A jury of your peers
The right to trial by jury is so precious in our legal system that there are not one, but two amendments in the Bill of Rights that protect it: The Sixth Amendment for criminal matters, and the Seventh Amendment for civil trials. The flip side of that jury right is the obligation of citizens to serve on juries when summoned.
A few weeks ago, I got summoned. Today was the date I was to report.
Who picks a lawyer to be on a jury?
Frankly, I knew it would be long odds that I would actually get picked. Few lawyers want someone on the jury second-guessing their every move. But it was certainly possible – after all, the lawyers on the case get a limited number of strikes, and there just might be someone one the panel they liked even less than me.
I was interested, though, to see the process from the inside. If not actually to be on a jury, to see what it was like from the other side of the rail. As it turned out, my experience was very limited but still somewhat informative.
The pool’s warm, come on in!
I showed up at the duly-appointed time this morning, and made my way back to the jury pool room. I showed my summons, got checked in by the very courteous and helpful courtroom staff, and sat down. There were about a hundred people there, out of more than two hundred summoned. (I was number 213.) Many people must have gotten excused, some others may have just not shown up. The people who were there were mostly white; the women were of all ages, but the men seemed to skew slightly older – more retirees. I have no idea how that reflects the demographics of eastern Pasco County, but it matches other juries I’ve seen in Florida.
At the front of the room, a large display screen played some early-morning news show apparently geared towards the slow-witted and easily entertained. Some were able to block out the noise enough to read; I put down my book and mostly observed. There was one thing I saw that stunned me.

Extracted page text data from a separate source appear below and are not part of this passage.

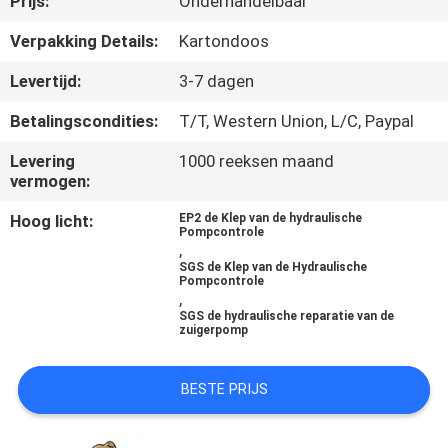
Prijs:
Onderhandelbaar
CONTACTEER
ONS
Verpakking Details:
Kartondoos
Levertijd:
3-7 dagen
NIEUWS
Betalingscondities:
T/T, Western Union, L/C, Paypal
Levering
1000 reeksen maand
GEVALLEN
vermogen:
Hoog licht:
EP2 de Klep van de hydraulische
SITEMAP
Pompcontrole
,
SGS de Klep van de Hydraulische
Pompcontrole
PRIVACY
,
SGS de hydraulische reparatie van de
POLICY
zuigerpomp
BESTE PRIJS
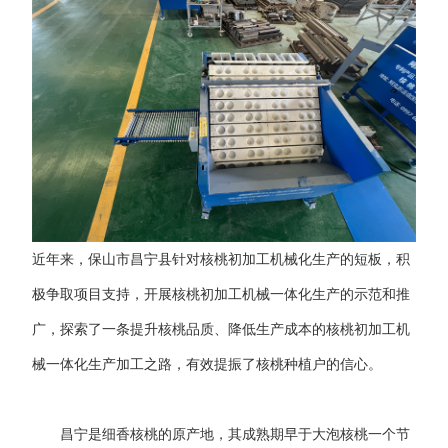
近年来，保山市昌宁县针对核桃初加工机械化生产的短板，积
极争取项目支持，开展核桃初加工机械一体化生产的示范和推
广，探索了一条提升核桃品质、降低生产成本的核桃初加工机
械一体化生产加工之路，有效提振了核桃种植户的信心。
昌宁是细香核桃的原产地，其成熟期早于大泡核桃一个节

A few minutes after 8:00 am, the jury administrator made a few announcements, then plugged in a DVD with the local clerk’s jury informational video. We learned all about the importance and history of the right to a jury trial – even invoking the Magna Carta – before explaining one-by-one who would be present in the courtroom. So far, so good.
Then the real trouble started.
One in four quadrillion
After the video, they turned the TV back on. To daytime TV.

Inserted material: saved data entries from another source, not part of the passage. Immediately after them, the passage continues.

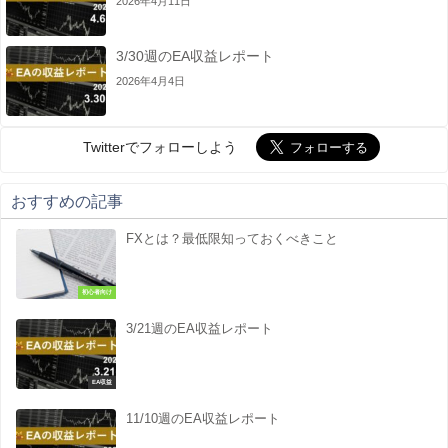
2026年4月11日
3/30週のEA収益レポート
2026年4月4日
Twitterでフォローしよう
おすすめの記事
FXとは？最低限知っておくべきこと
初心者向け
3/21週のEA収益レポート
EA収益
11/10週のEA収益レポート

First up: one of those fake TV-judges who mediate disputes between trailer trash of various types. The case on today’s show involved $538, an ex-girlfriend, cross-accusations of rape and prostitution, and a general sullying of what purports to be our legal system. Not exactly what you want prospective jurors to be seeing, if you’re a party on either side, right? To make matters worse, fully 2 out of 3 commercials were for local personal injury attorneys whose views on insurance companies were made very clear… not exactly something a defense lawyer wants to have fresh in the minds of his jury.
Then it got worse. A true crime show, about a cold case involving a rape/murder and one police department’s efforts to get a surreptitious DNA sample from a suspect. (Hint: it involved the police sending a fake letter from a fake law firm inviting the suspect to participate in a class action lawsuit against the city for parking tickets.) It concluded with a DNA expert talking about the “one in four quadrillion” odds that the sample donor could be anyone else but the suspect.
I hope no one watching that was about to go into a trial involving DNA evidence… because they’ve just been tainted by outside information.
Then, more lawyer ads.
Out of one hundred, fourteen.
When all was said and done, I was never even empaneled, let alone picked. There were only two trials, needing only 7 jurors each (six plus an alternate) and about a hundred of us had shown up. So most of us were dismissed.
Even though I was never called, I found my brief experience with jury duty to be educational. The biggest concern of most jurors is first the inconvenience of being called, then the boredom they suffer while waiting to be picked or released. The court staff makes it as pleasant as possible – after all, the clerk is an elected official and wants to leave these potential voters with a good impression – but there are limits to what they can do.
Any lawyer facing a jury should recognize these two concerns that juries have, and keep in mind that you never know what’s being shown on the TV screen in the jury room. I know that, for my next jury panel, I want to make sure that I’m not the one boring them anymore, that I acknowledge the sacrifices they have made to serve, and perhaps most important of all, I’m going to ask what they were watching in the jury pool room.